On Friday, the United Nations’ food agency warned that the lives of millions of starving people are threatened by disruptions to food shipments and attacks on aid workers inside the country.
Peter Goossens, the WFP country director for Somalia, said that if the threats continue, the Horn of Africa nation risks all-out famine.
Over the last eight months, French, Danish and Dutch naval escorts had proved invaluable support. But beyond June, the UN agency has received no commitments for further escorts, he said.
By December, according to the WFP, the overall number of people in need of food assistance is expected to rise to 3.5 million, up from at least 2.6 million now. In Somalia, about 90 per cent of food aid arrives by sea.
“Somalia is at a dire crossroads”, said Mr Goossens.
“If sufficient food and other humanitarian assistance cannot be scaled up in the coming months, parts of the country could well be in the grips of disaster similar to the 1992-1993 famine.”
The country’s administration was poorly equipped to deal with attacks on aid agencies and non-governmental organisations, said Abdi Awaleh Jama, ambassador for Somalia’s transitional government.
He told Al Jazeera that “those who are attacking the [aid workers] are the enemies of the Somali government. Of course they are going to be the winner; the losers will be the affected population of Somalia. The international community should not allow that to happen”.
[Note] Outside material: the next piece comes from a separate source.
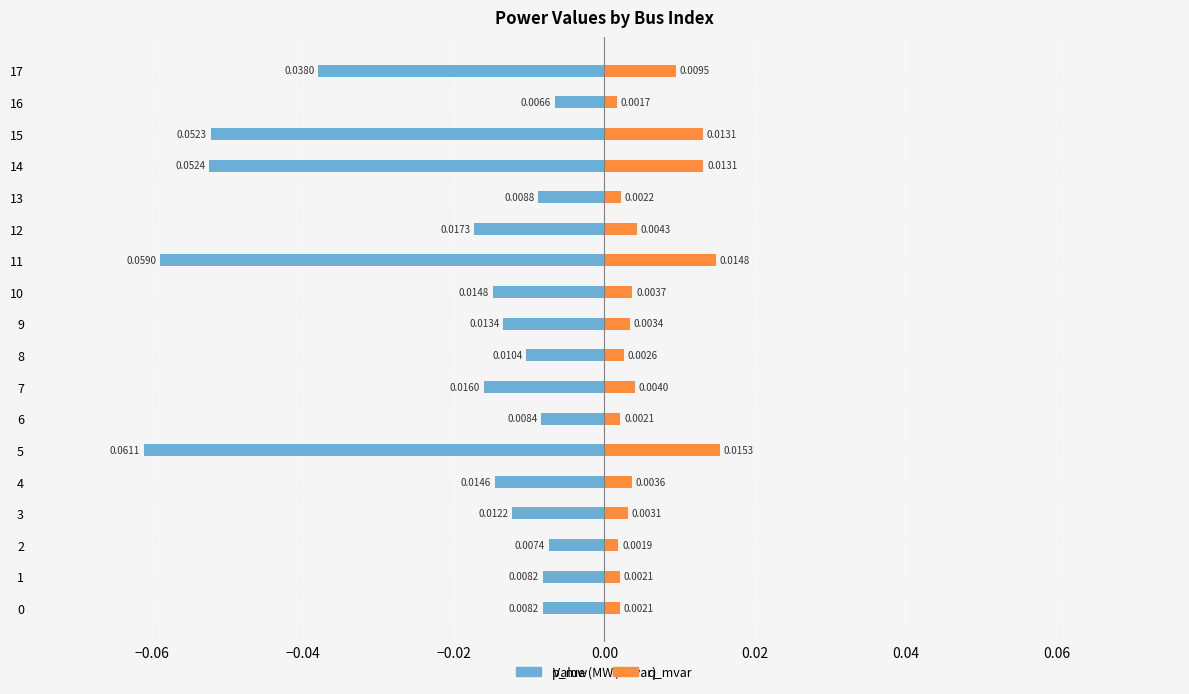

Which series has the largest total across all categories?

q_mvar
“The only viable solution would be for these aid workers to regroup where the government forces are … in the areas which [the government forces] control.”
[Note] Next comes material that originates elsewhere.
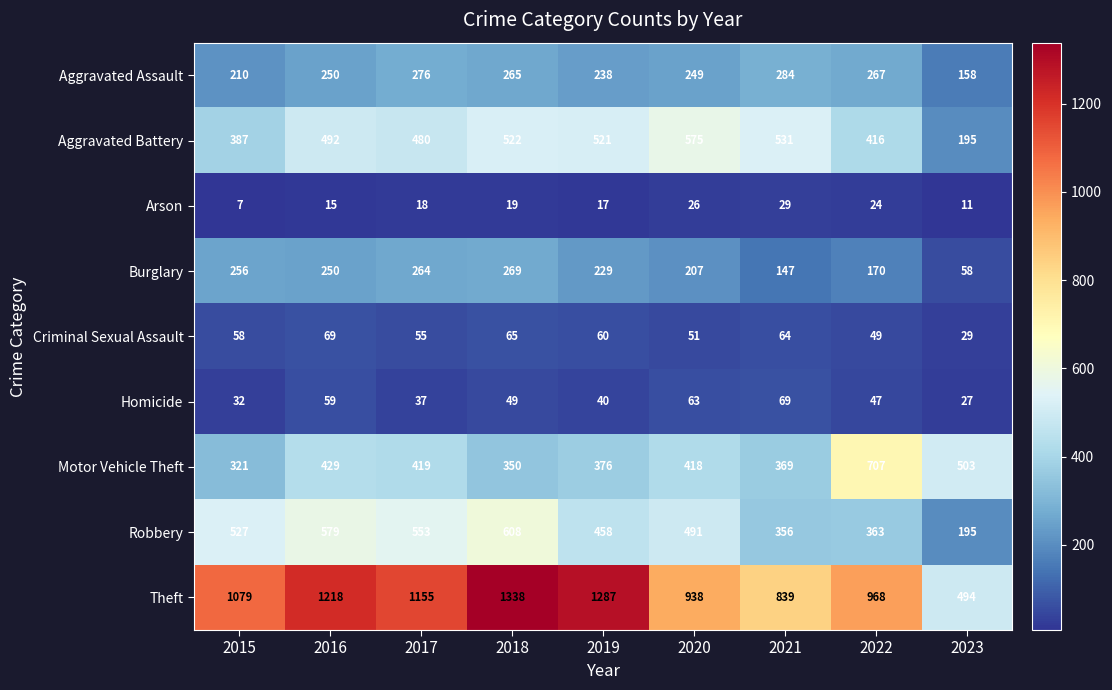

What is the sum of all Aggravated Assault values?

2197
“We call on the international community to accelerate the deployment of United Nations peacekeeping forces in Somalia as soon as possible to avert a disaster.”
After a transport agent working for the WFP was shot dead on Sunday in southern Somalia, the UN issued fresh protests about the security situation in Somalia. The man was the fifth WFP-contracted worker, and the twelfth aid worker to be killed in the country this year.
Because of increase security threats, which are largely blamed on fighters from the Union of Islamic Courts, operations have been scaled down by aid groups.
Since early 2007, when they were ousted by joint Somali-Ethiopian forces, the Union of Islamic Courts has waged a guerrilla war.
Somalia is a desert nation of up to 10 million people, ravaged by war since 1991, when Mohamed Siad Barre, the former president, was forced from power.
Although a ceasefire came into force on July 9 between the UN-backed interim government and opposition forces, it has repeatedly been violated.
Recently, the latest violence occured : an army camp in Mogadishu came under attack, which triggered clashes that claimed the lives of four civilians.